The Board approved a compensation plan that increases the employer contribution to health benefit plans so employees won’t realize increases to insurance premiums. A year after approving historic raises of more than 7% for teachers and 4% for other employees, Trustees adopted a compensation plan that provides all employees the equivalent of a 2% pay increase in a single, lump sum in the fall, contingent upon enrollment and economic conditions.
After Trustees shared concerns about the long-term, economic impacts of COVID-19 and the uncertainty around the next state biennial budget, LISD reduced its budget requests by $3.4 million, including cuts to non-critical facility projects and travel for professional development.
Cogburn also presented options the Board could consider in future years, should it face significant shifts in state funding.
“I want to commend our Board for this important work as we consider all of the scenarios and uncertainties regarding the future of public school funding,” Board President Trish Bode said. “
Trustees will continue the discussion and possible adoption of the budget during the June 18 meeting.
Board discusses hazardous routes plan and its impact on bus service in 2020-21
Trustees are considering a hazardous routes plan that continues bus service for 24 current routes and removes service for 18 routes. The hazardous routes plan covers bus service for students living within two miles of their assigned school. Each year, the district must evaluate routes using a districtwide evaluation tool to determine if the route qualifies for service.
The transportation team considers various criteria for evaluating routes.
Trustees discussed the impacts of removing service from families during the global health and economic crisis from the novel coronavirus (COVID-19). Trustees will consider the plan during their June 18 meeting for possible action.
The following neighborhoods have routes recommended for discontinuation:
- the Catalina Ranch subdivision for Akin Elementary School and Stiles Middle School;
- Mason Creek, Trails at Leander, and Magnolia Creek subdivisions for Camacho Elementary School;
- the Shenandoah subdivision for Naumann Elementary School;
- the Benbrook Ranch subdivision north of Halsey Rd. for Plain Elementary School;
- the Leander Crossing subdivision for Pleasant Hill Elementary School;
- the River Place subdivision for homes on River Place Blvd. and Big View Dr. at River Place Elementary School;
- the Meritage Apartments for Steiner Ranch Elementary School;
- the Westside at Buttercup Creek subdivision for Westside Elementary School;
- Mason Hills and Connelly’s Crossing subdivisions for Whitestone Elementary School;
- Headlands, Fairways, and Belcara Monterrey subdivisions for Canyon Ridge Middle School;
- the Cypress Canyon subdivision for Cedar Park High School; and
- Benbrook Ranch and Benbrook Ranch North subdivisions for Glenn High School.

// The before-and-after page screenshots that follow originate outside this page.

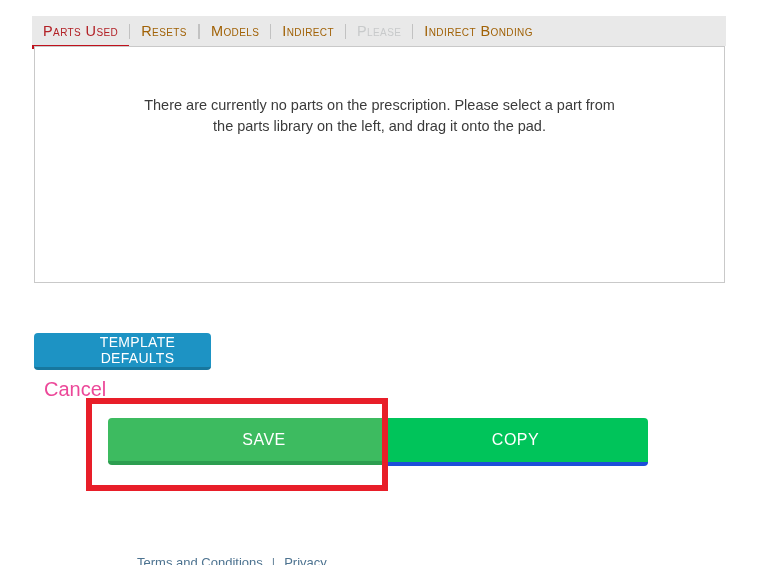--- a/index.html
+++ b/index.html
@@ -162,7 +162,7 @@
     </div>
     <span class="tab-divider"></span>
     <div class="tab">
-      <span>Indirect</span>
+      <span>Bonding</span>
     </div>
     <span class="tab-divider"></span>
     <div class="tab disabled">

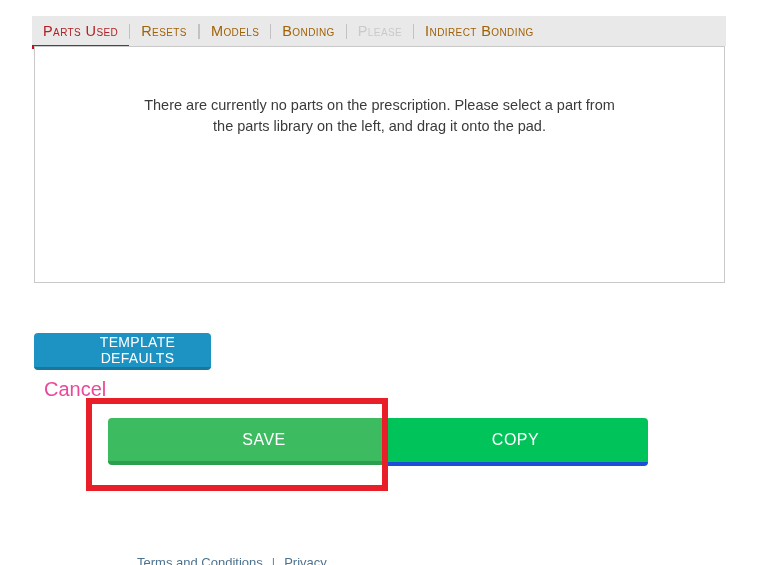--- a/index.html
+++ b/index.html
@@ -59,7 +59,7 @@
     border: 1px solid #c9c9c9;
   }
   .empty-message {
-    margin-top: 48px;
+    margin-top: 31px;
     text-align: center;
     font-size: 14.5px;
     line-height: 21px;

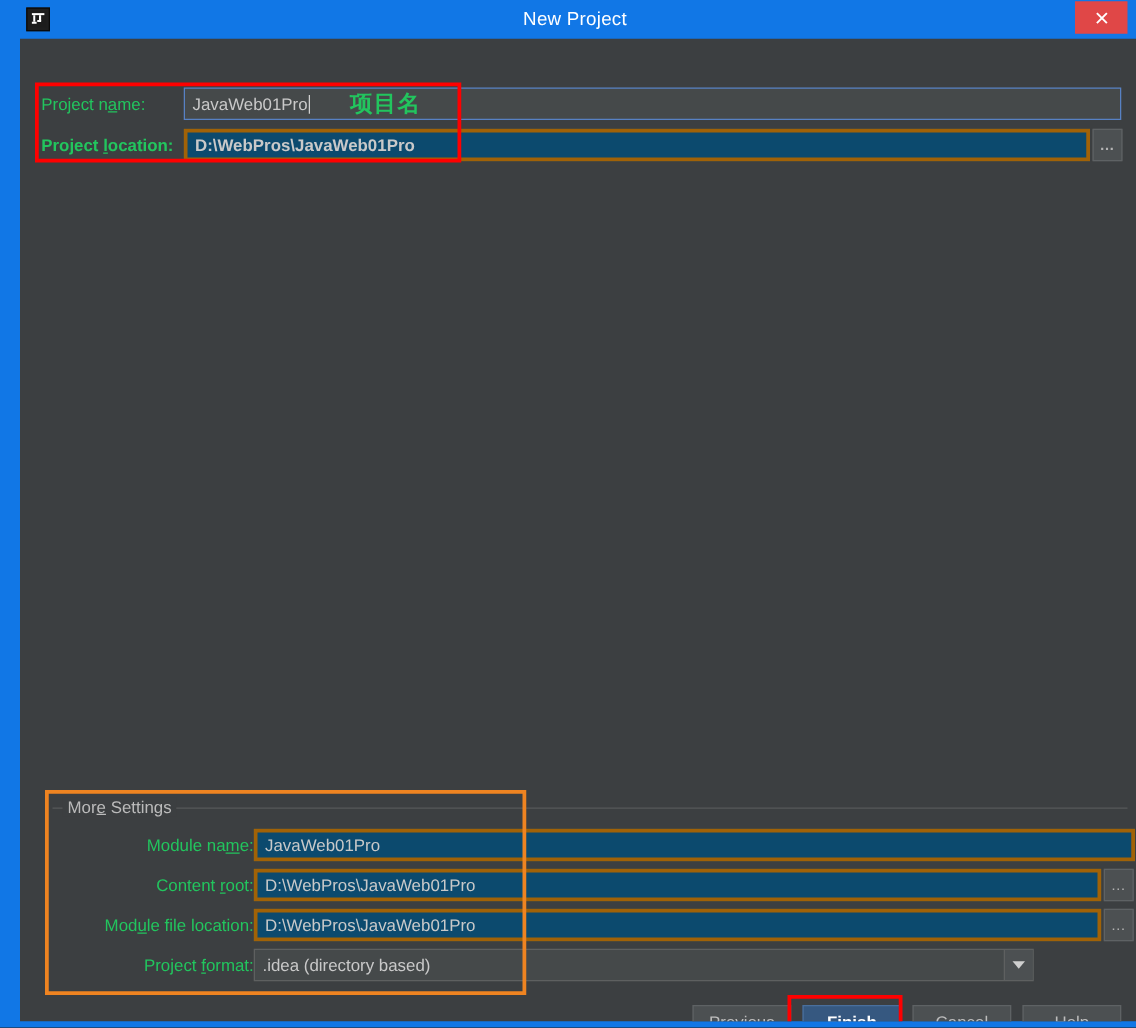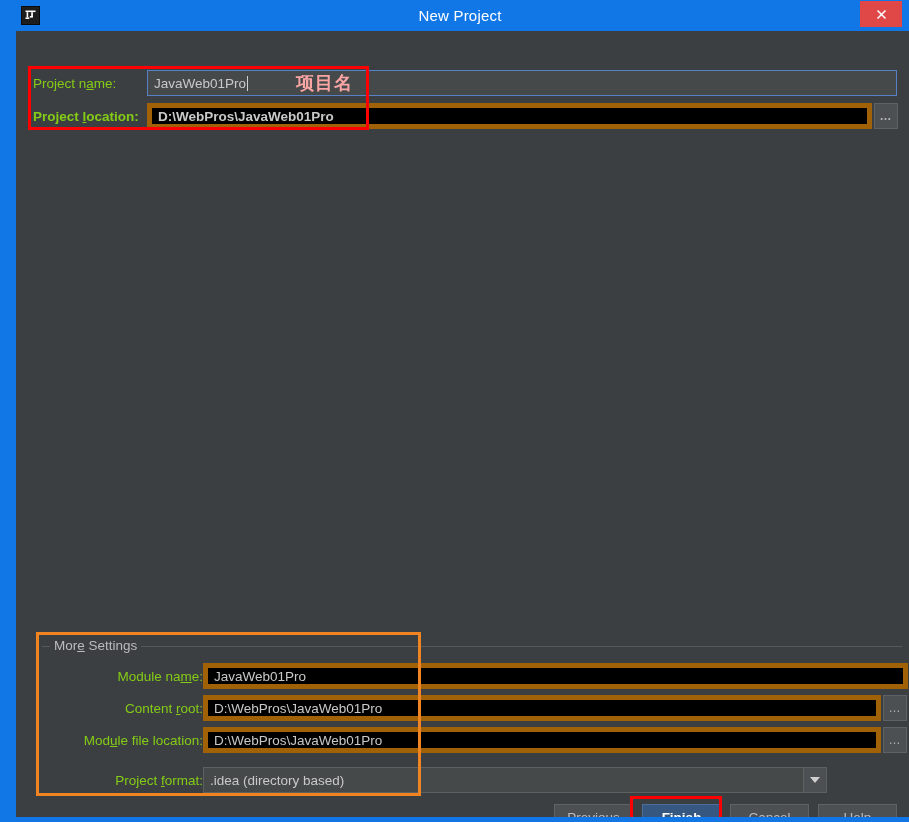--- a/index.html
+++ b/index.html
@@ -81,7 +81,7 @@
 
   
   .lbl {
-    color: #84cc16;
+    color: #22c55e;
     font-size: 13.5px;
     font-family: "Liberation Sans", sans-serif;
     white-space: nowrap;

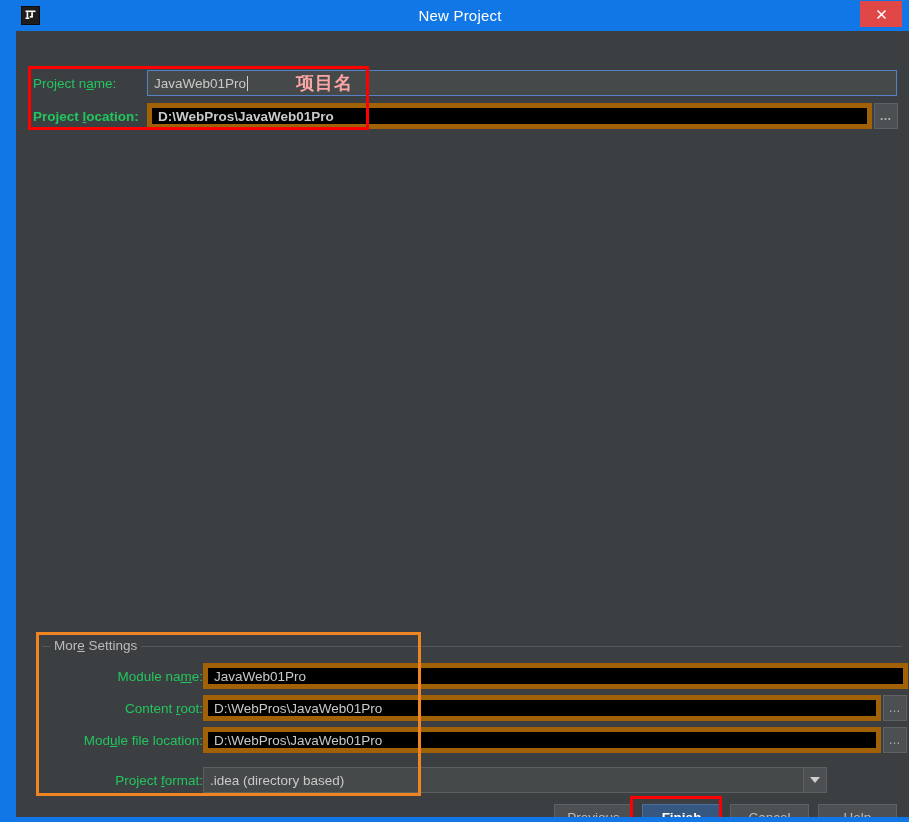--- a/index.html
+++ b/index.html
@@ -175,8 +175,8 @@
   }
   #annot-cn-text {
     position: absolute;
-    left: 280px; top: 40px;
-    color: #fca5a5;
+    left: 264px; top: 40px;
+    color: #22c55e;
     font-size: 18px;
     font-weight: bold;
     font-family: "DejaVu Sans", sans-serif;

LISD only receives partial state funding for bus routes covered in the hazardous routes plan. The district has diligently reviewed and reassessed routes included in its plan after an extensive review and redesign of the evaluation tool and community outreach to families.
Bode remains President in restructure vote
As part of its annual process to review and vote on its leadership positions, Trustees approved Trish Bode to serve as its President for a second consecutive year. They also voted Gloria Gonzales-Dholakia, Ph.D., as Vice President and Elexis Grimes as Secretary.